The Colors R 100% Real bro. Can U show me what's the real colors look like in ur fish bro ? So that is can see and enjoy ?


----------



## MrJackyTang (Aug 14, 2012)

jbyoung00008 said:


> Congrats. Your flower horn has the biggest bump Ive ever seen!!!!


Thanks So Much For All Good Comment Brother !


----------



## Vancitycam (Oct 23, 2012)

Simply stunning!


----------



## nigerian prince (Mar 8, 2013)

must be one smart fish , with a brain that big...
congrats


----------



## MrJackyTang (Aug 14, 2012)

Vancitycam said:


> Simply stunning!


Thanks So Much For All The Good Compliments bro. 


nigerian prince said:


> must be one smart fish , with a brain that big...
> congrats


Thanks So Much For Everything Brother.


----------



## Fish rookie (May 21, 2012)

MrJackyTang said:


> The Colors R 100% Real bro. Can U show me what's the real colors look like in ur fish bro ? So that is can see and enjoy ?


Mr. Jacky, when I said the color is unreal I meant it as a compliment meaning that the color is so very vibrant and bright and is so much better than what we normally see. It does not mean I think the color of your fish is not real. Sorry for the confusion.


----------



## Vancitycam (Oct 23, 2012)

That's what I was thinking "unreal" as in unbelievably amazing!


----------



## dino (Aug 29, 2011)

Unreal and unbelievable hahaha just to confuse you more.
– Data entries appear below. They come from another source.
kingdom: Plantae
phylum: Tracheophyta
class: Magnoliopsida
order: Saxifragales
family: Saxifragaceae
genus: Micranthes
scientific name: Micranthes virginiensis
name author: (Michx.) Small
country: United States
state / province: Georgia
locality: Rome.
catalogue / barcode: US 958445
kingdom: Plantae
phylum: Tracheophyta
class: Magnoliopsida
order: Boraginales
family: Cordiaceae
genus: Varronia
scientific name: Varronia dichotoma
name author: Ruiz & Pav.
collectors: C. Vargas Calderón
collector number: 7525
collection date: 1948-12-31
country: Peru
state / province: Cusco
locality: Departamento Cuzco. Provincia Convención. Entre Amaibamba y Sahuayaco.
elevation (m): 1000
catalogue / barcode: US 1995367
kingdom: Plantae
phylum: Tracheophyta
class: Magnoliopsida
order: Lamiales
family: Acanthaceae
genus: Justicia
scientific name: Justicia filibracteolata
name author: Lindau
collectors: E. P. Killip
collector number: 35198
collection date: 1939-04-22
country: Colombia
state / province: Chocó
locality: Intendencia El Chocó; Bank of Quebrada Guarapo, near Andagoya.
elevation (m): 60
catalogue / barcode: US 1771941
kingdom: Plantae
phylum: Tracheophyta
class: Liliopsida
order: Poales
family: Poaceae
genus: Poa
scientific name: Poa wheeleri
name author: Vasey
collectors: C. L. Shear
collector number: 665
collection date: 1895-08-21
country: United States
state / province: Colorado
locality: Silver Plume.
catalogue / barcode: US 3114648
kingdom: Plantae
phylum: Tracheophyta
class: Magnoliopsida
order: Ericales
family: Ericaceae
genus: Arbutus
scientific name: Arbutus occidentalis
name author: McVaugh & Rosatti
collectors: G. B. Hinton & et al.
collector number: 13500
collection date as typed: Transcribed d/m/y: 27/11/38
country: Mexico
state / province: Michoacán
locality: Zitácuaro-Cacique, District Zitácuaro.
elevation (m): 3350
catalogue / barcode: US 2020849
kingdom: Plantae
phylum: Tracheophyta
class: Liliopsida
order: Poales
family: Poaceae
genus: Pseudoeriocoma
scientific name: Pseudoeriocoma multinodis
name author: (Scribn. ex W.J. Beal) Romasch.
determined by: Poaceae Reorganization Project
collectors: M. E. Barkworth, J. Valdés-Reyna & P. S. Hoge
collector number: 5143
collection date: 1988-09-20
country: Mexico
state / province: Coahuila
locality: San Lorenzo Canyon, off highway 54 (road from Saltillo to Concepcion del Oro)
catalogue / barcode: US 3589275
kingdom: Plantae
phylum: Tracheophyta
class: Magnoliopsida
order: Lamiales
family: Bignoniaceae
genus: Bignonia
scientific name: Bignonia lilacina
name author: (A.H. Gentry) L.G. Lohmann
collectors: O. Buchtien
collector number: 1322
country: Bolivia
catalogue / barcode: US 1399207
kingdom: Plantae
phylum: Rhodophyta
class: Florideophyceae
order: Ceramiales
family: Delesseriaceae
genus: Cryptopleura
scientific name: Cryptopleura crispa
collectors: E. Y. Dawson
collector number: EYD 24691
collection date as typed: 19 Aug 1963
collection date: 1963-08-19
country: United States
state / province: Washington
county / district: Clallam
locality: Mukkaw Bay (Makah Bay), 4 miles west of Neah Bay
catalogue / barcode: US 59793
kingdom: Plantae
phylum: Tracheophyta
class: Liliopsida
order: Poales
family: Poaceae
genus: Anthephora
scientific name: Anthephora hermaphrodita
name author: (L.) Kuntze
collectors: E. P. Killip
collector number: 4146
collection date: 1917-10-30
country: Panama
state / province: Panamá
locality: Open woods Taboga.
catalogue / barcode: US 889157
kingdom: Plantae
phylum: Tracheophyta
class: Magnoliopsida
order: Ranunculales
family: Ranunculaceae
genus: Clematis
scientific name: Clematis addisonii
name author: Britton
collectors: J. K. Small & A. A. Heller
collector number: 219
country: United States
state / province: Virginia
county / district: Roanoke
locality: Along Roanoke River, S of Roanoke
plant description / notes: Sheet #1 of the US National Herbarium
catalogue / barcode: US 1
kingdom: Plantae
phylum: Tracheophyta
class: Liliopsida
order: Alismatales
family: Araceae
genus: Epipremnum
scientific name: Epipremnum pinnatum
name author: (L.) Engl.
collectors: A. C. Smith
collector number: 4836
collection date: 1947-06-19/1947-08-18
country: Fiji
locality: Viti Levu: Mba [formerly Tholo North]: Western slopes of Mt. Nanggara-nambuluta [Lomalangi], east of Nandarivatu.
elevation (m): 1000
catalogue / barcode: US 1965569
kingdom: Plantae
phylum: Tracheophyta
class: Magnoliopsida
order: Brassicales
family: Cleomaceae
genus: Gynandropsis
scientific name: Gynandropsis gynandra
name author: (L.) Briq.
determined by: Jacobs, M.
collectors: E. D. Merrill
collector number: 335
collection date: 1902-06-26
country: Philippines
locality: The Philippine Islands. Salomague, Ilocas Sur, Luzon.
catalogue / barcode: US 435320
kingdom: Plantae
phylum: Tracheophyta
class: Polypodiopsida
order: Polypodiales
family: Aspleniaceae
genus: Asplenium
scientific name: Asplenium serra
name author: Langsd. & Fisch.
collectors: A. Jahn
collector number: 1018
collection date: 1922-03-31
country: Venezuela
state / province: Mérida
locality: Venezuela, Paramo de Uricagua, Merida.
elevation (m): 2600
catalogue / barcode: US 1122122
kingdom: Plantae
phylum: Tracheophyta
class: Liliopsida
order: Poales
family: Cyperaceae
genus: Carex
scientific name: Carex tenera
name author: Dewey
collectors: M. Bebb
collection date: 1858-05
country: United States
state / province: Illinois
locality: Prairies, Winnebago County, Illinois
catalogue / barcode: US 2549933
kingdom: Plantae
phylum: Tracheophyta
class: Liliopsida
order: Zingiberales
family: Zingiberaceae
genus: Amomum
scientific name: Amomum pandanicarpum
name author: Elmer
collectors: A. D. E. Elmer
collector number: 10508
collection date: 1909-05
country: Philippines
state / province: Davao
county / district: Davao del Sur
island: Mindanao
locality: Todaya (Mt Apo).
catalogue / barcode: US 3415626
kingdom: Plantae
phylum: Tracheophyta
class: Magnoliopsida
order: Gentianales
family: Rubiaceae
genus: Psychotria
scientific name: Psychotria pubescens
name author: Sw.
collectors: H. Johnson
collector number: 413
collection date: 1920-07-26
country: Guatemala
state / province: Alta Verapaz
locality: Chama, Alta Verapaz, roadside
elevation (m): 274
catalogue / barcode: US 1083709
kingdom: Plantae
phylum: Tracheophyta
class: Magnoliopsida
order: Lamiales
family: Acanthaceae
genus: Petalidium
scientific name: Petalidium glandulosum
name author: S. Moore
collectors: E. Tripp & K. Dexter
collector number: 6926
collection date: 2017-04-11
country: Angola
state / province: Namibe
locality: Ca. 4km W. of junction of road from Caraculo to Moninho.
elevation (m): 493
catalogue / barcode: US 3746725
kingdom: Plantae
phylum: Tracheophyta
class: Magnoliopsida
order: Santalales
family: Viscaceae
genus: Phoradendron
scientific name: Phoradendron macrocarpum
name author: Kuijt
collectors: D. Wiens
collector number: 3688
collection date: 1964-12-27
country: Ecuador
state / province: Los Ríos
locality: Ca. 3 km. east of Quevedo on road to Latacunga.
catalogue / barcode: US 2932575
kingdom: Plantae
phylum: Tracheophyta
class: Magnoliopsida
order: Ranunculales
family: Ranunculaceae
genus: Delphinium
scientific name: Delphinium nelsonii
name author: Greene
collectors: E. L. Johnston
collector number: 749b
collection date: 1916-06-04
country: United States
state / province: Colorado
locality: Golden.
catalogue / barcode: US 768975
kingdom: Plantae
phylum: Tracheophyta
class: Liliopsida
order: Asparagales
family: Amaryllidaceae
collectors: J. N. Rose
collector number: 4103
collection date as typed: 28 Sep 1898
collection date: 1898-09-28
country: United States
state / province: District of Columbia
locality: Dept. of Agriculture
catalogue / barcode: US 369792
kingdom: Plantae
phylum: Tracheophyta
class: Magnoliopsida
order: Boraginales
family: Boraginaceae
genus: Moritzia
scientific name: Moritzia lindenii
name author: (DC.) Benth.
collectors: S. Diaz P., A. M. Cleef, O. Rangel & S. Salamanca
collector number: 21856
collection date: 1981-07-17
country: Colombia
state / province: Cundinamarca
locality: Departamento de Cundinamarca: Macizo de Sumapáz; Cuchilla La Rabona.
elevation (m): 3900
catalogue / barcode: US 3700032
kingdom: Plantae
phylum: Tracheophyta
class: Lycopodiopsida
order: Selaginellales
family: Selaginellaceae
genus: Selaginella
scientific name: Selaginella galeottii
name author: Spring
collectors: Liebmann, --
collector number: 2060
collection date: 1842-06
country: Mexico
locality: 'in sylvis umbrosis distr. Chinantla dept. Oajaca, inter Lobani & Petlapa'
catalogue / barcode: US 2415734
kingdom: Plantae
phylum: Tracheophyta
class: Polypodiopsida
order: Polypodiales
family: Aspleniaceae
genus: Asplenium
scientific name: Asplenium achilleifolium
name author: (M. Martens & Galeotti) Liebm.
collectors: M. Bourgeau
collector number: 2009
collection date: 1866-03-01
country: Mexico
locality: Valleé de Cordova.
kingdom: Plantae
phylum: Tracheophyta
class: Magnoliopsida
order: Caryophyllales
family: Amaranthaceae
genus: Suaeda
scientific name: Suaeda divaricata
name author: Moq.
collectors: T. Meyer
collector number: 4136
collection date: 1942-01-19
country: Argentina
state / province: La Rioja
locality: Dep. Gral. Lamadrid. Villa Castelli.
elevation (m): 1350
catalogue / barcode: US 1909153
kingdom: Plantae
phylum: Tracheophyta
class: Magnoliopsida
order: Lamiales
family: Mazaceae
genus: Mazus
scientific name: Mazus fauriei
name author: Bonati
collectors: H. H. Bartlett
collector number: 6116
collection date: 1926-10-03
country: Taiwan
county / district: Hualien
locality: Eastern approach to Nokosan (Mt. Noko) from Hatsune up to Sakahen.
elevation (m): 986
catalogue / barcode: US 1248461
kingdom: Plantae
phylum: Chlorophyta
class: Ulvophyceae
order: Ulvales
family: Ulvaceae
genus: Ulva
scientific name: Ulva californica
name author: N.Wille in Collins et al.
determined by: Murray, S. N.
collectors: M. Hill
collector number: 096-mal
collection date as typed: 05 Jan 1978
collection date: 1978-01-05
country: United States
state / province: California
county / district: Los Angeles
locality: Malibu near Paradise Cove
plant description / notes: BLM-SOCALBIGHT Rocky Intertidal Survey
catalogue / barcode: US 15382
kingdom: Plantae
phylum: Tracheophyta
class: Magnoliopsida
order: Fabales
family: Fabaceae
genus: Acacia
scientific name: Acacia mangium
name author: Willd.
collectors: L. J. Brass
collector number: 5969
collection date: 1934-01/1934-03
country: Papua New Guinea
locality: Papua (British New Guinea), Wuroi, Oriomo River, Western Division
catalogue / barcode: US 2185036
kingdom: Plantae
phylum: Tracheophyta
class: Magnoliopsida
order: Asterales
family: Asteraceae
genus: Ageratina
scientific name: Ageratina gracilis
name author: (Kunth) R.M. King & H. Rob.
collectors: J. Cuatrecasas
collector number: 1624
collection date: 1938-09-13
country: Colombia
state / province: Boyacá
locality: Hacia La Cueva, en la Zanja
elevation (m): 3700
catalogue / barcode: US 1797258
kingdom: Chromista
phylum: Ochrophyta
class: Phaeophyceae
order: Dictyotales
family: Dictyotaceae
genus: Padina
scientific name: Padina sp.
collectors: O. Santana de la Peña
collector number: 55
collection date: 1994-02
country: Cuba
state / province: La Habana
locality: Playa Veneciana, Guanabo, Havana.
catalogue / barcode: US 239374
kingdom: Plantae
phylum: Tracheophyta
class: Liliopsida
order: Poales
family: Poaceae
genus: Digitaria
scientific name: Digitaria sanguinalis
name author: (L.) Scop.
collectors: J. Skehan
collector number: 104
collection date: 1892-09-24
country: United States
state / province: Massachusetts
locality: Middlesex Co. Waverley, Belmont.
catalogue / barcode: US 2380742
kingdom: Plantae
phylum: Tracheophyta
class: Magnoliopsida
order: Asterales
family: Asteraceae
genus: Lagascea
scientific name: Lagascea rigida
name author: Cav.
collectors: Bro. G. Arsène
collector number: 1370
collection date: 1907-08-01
Great fish and amazing job


----------



## Vancitycam (Oct 23, 2012)

Like when the kids say "sick" meaning "cool"


----------



## MrJackyTang (Aug 14, 2012)

Fish rookie said:


> Mr. Jacky, when I said the color is unreal I meant it as a compliment meaning that the color is so very vibrant and bright and is so much better than what we normally see. It does not mean I think the color of your fish is not real. Sorry for the confusion.


Oh. So Sorry Bro. I misunderstood u. PLEAse forgive me bro. Hopefully. Through misunderstanding that our friendship will be stronger. Lol. Thanks So Much.


----------



## MrJackyTang (Aug 14, 2012)

Vancitycam said:


> Like when the kids say "sick" meaning "cool"


Thanks For Correcting me Brother.


----------



## MrJackyTang (Aug 14, 2012)

dino said:


> Unreal and unbelievable hahaha just to confuse you more. Great fish and amazing job


Thanks So Much For Everything bro.


----------



## MrJackyTang (Aug 14, 2012)

Vancitycam said:


> That's what I was thinking "unreal" as in unbelievably amazing!


Thanks for correcting bro.


----------